Fabrice Coste, venu la rejoindre Jessica Vuillaume  durant sa résidence, nous livre ce texte :

Au silence

Sous la pluie et le jour, la maison veille et dort. Sans son étoile rouge de la nuit, elle redevient simple bateau, ancré dans les rochers entre les mouettes et les îles nues. Sa sœur devant elle, la Maison du Gardien, n’a pas d’étoile. Elle est toujours une maison, le jour comme la nuit.

 

La maison Wrac’h, elle, attend.

Pour partir encore, rejoindre les battements des autres phares des Abers et former leur filet d’étoiles.

 

C’est un filet d’étoiles de survie.
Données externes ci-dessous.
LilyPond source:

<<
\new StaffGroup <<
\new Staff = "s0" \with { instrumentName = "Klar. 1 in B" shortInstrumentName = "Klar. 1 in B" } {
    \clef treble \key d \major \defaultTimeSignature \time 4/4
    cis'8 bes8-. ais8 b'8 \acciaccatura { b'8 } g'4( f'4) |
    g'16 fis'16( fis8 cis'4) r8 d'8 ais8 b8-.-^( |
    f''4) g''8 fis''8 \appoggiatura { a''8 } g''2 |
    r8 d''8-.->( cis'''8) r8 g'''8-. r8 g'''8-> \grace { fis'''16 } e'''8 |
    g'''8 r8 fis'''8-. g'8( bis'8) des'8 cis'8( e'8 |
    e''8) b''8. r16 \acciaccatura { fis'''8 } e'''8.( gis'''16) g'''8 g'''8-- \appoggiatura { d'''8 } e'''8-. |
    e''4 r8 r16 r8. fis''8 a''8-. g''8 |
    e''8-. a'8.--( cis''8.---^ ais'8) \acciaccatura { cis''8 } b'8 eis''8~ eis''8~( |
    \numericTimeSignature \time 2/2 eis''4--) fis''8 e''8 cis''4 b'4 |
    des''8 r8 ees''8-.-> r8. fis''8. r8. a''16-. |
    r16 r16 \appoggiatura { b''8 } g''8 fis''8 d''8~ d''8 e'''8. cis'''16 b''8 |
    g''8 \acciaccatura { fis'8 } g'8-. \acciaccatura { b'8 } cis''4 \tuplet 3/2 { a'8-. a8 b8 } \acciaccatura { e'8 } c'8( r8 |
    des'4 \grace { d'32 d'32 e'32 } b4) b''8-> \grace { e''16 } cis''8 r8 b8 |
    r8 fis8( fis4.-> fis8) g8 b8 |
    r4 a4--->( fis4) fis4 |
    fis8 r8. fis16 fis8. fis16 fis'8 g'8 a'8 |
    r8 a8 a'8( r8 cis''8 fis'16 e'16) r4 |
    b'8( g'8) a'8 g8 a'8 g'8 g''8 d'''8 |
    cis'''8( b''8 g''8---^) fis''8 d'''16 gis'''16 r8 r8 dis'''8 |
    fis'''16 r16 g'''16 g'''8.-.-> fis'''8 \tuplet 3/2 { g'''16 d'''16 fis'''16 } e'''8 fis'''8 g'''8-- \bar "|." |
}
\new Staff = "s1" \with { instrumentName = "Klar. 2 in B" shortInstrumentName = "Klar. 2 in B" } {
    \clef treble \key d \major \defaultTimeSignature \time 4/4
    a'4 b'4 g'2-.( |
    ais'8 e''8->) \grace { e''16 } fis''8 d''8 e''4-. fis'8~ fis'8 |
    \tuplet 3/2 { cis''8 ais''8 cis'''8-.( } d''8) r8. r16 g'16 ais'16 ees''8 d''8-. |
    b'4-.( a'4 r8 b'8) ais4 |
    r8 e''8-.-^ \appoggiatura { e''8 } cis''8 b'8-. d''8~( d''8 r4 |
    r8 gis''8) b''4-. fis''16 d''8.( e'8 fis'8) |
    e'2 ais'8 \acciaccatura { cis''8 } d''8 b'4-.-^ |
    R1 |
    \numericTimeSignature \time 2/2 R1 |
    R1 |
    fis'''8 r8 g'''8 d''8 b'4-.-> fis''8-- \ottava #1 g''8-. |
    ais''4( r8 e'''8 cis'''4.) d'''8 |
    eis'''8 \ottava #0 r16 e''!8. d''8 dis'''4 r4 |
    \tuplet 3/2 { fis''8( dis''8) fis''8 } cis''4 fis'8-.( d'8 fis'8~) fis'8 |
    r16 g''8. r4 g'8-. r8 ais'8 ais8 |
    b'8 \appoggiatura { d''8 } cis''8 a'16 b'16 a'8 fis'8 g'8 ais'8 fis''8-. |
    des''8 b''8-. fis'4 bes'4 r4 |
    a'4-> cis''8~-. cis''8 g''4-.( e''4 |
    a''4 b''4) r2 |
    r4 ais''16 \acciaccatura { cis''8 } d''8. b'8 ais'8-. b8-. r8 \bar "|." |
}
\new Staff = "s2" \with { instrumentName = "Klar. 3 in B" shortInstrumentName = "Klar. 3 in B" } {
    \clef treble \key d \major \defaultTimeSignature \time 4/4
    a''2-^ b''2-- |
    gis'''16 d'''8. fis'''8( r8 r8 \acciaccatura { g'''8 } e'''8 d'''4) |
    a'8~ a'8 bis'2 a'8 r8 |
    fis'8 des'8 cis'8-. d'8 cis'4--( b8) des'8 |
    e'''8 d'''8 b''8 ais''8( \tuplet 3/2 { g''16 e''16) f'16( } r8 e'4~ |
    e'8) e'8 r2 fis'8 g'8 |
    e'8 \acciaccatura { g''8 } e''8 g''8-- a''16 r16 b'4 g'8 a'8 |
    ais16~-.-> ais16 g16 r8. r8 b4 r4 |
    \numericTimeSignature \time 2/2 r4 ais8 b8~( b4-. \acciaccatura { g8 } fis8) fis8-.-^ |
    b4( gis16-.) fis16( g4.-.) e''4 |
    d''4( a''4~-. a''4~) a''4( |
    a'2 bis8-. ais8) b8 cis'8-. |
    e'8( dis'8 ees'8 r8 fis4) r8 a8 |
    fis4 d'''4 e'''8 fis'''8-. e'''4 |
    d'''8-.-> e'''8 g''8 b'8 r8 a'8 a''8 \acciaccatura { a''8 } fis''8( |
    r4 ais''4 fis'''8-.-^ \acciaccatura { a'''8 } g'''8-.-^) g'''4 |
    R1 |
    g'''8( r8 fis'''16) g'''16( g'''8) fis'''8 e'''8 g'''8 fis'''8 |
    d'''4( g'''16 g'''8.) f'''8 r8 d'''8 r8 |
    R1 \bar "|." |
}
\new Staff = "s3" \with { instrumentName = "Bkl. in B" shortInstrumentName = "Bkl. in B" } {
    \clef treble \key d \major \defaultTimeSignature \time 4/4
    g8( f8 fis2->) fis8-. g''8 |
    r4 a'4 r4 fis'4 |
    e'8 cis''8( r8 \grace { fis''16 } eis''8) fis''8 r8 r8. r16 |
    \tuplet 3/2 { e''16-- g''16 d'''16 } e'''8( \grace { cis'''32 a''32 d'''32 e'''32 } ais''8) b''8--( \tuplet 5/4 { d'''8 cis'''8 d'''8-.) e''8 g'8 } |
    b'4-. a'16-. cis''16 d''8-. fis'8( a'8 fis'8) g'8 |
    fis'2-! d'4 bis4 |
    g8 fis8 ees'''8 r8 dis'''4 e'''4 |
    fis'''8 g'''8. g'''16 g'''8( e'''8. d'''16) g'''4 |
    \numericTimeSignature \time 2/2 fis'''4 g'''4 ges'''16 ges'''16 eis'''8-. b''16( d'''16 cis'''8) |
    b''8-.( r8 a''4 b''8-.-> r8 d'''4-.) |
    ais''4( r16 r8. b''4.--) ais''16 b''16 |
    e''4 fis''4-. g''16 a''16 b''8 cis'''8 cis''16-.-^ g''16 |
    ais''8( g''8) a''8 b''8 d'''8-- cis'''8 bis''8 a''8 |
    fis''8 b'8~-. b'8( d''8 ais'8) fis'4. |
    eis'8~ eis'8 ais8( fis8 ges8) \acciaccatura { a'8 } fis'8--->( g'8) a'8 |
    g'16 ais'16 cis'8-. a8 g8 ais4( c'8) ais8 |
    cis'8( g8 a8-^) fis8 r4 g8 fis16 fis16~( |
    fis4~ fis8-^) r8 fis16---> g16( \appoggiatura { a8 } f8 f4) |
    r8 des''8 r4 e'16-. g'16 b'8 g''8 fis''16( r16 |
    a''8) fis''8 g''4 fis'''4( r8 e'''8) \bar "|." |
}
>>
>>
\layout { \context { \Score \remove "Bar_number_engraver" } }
Le seul filet marin que tendent les hommes pour qu’aucun ne soit pris, pas mêmes les bateaux !

 

Le jour, elle éteint l’étoile de sa coquille, la range quelque part sous son escalier vert, dans une des invisibles malles de ses cent ans (cent soixante-treize ans, pour tout dire…).

Le jour, elle étend son jardin, sa forêt de fougères, ses ruelles d’herbe douce.

Mais elle a sa beauté de fille aussi ! Ne croyez pas qu’à cent ans et des poussières d’étoile, on ne soit pas attirante et jolie ! Ses milliers de milliers d’habitants le savent bien ! Voyez sa plage de roches et de sable fin ! Quel charme ! Elle se poudre de rocailles, se pare d’un blanc rivage et, quand le soleil s’y fait lagon, les phoques, les voiliers, les mariniers passent s’y mirer fièrement.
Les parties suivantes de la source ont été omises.